* [EXERCISE]
Show all lines of the entries in which the word "corpus" is found.

* [SUPPLIED ENTRIES]
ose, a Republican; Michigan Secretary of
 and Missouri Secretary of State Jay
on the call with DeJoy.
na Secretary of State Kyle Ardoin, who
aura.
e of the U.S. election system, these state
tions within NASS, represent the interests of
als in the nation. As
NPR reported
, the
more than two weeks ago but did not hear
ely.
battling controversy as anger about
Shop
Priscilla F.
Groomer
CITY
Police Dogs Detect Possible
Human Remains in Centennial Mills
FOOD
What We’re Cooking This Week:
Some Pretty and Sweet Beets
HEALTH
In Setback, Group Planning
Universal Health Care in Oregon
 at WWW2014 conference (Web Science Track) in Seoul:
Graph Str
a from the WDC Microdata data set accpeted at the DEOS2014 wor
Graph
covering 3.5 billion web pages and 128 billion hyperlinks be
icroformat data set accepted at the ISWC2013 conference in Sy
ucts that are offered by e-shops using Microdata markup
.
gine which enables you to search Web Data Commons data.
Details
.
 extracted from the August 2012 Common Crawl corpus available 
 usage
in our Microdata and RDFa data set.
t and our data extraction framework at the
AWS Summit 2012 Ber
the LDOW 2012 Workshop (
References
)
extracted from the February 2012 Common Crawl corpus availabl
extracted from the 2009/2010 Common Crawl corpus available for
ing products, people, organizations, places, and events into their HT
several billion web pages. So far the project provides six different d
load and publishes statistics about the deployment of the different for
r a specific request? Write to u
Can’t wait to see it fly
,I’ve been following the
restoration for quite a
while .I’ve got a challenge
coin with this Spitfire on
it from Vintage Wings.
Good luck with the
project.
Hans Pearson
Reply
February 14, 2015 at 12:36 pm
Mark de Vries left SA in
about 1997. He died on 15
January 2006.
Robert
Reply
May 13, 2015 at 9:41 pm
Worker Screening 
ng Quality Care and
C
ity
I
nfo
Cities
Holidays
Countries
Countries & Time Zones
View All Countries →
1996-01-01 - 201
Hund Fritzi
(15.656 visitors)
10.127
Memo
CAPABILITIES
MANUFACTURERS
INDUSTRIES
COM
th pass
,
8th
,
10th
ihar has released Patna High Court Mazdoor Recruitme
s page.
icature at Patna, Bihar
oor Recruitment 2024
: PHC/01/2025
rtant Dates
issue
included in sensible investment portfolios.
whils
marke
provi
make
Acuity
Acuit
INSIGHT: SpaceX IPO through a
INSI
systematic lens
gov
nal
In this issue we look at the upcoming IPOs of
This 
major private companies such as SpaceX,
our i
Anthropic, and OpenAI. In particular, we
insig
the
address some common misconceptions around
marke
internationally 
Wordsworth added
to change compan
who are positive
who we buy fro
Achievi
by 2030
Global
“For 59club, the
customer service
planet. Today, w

* [RESULT OF THIS EXERCISE]
 extracted from the August 2012 Common Crawl corpus available 
extracted from the February 2012 Common Crawl corpus availabl
extracted from the 2009/2010 Common Crawl corpus available for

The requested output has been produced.